# 📊 Simulation 3: Model + Kalibrasyon

DataFrame kalibrasyon ile model eğitimi.

In [None]:
import pandas as pd
import numpy as np
import warnings
warnings.filterwarnings('ignore')

try:
    from risk_pipeline.pipeline16 import RiskModelPipeline, Config
except:
    import sys
    sys.path.append('..')
    from src.risk_pipeline.pipeline16 import RiskModelPipeline, Config

print("✅ Ready")

In [None]:
# Veri setlerini oluştur
np.random.seed(456)

def create_data(n, prefix, target_rate=0.15):
    return pd.DataFrame({
        'app_id': [f'{prefix}_{i:05d}' for i in range(n)],
        'app_dt': pd.date_range('2023-01-01', periods=n, freq='D'),
        'target': np.random.binomial(1, target_rate, n),
        'age': np.random.randint(18, 70, n),
        'income': np.random.lognormal(10, 0.5, n),
        'score': np.random.normal(650, 100, n).clip(300, 850),
        'debt': np.random.exponential(20000, n),
        'employment_years': np.random.exponential(5, n).clip(0, 30),
        'education': np.random.choice(['HS', 'BSc', 'MSc'], n),
        'marital': np.random.choice(['Single', 'Married', 'Other'], n),
        'region': np.random.choice(['North', 'South', 'East', 'West'], n)
    })

# Eğitim verisi
train_df = create_data(3000, 'TRAIN', 0.15)
print(f"Training: {train_df.shape}, Target rate: {train_df['target'].mean():.2%}")

# Kalibrasyon verisi (farklı dağılım)
cal_df = create_data(1000, 'CAL', 0.18)  # Daha yüksek default rate
print(f"Calibration: {cal_df.shape}, Target rate: {cal_df['target'].mean():.2%}")

In [None]:
# Kalibrasyon ile pipeline
cfg = Config(
    id_col='app_id',
    time_col='app_dt',
    target_col='target',
    
    # DataFrame kalibrasyon
    calibration_df=cal_df,  # DataFrame direkt
    calibration_method='isotonic',  # veya 'sigmoid'
    
    # Model settings
    cv_folds=3,
    hpo_timeout=60,
    hpo_n_trials=10,
    
    # Output
    output_folder='outputs_calibrated',
    output_excel_path='calibrated_model_report.xlsx'
)

print("Config with calibration ready")

In [None]:
# Pipeline çalıştır
pipeline = RiskModelPipeline(cfg)
pipeline.run(train_df)

print("\n" + "="*60)
print("✅ Pipeline Complete")
print("="*60)

In [None]:
# Kalibrasyon kontrolü
print("Calibration Check:")
print(f"Calibrator type: {type(pipeline.calibrator_).__name__ if pipeline.calibrator_ else 'None'}")

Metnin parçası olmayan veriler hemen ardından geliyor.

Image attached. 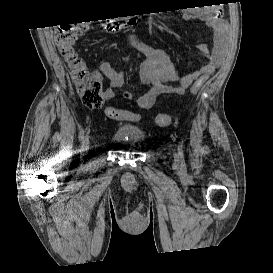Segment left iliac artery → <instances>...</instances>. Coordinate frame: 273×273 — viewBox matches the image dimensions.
<instances>
[{
    "mask_svg": "<svg viewBox=\"0 0 273 273\" xmlns=\"http://www.w3.org/2000/svg\"><path fill=\"white\" fill-rule=\"evenodd\" d=\"M178 154H179V156L181 158L183 157V144H182V142H179V145H178Z\"/></svg>",
    "mask_w": 273,
    "mask_h": 273,
    "instance_id": "44dca946",
    "label": "left iliac artery"
}]
</instances>
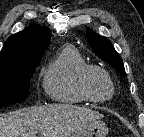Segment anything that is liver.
<instances>
[{
    "label": "liver",
    "mask_w": 144,
    "mask_h": 137,
    "mask_svg": "<svg viewBox=\"0 0 144 137\" xmlns=\"http://www.w3.org/2000/svg\"><path fill=\"white\" fill-rule=\"evenodd\" d=\"M103 117L68 104L28 107L0 118V137H70L78 128Z\"/></svg>",
    "instance_id": "6515ba94"
}]
</instances>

# Kalibrasyon öncesi/sonrası karşılaştırma için test
if pipeline.calibrator_ is not None:
    # Test verisi oluştur
    test_df = create_data(500, 'TEST', 0.20)
    
    # WOE dönüşümü uygula (basitleştirilmiş)
    # Gerçek uygulamada pipeline'ın WOE mapping'ini kullanın
    
    print("\n✅ Calibration applied successfully!")
    print("Calibrator will adjust model probabilities for better calibration.")

In [None]:
# Model sonuçları
print("\nModel Results:")
print(f"Best Model: {pipeline.best_model_name_}")
print(f"Final Features: {len(pipeline.final_vars_)}")

if pipeline.models_summary_ is not None:
    best = pipeline.models_summary_[pipeline.models_summary_['model'] == pipeline.best_model_name_].iloc[0]
    print(f"\nPerformance:")
    print(f"  AUC (OOT): {best.get('auc_oot', 'N/A')}")
    print(f"  Gini (OOT): {best.get('gini_oot', 'N/A')}")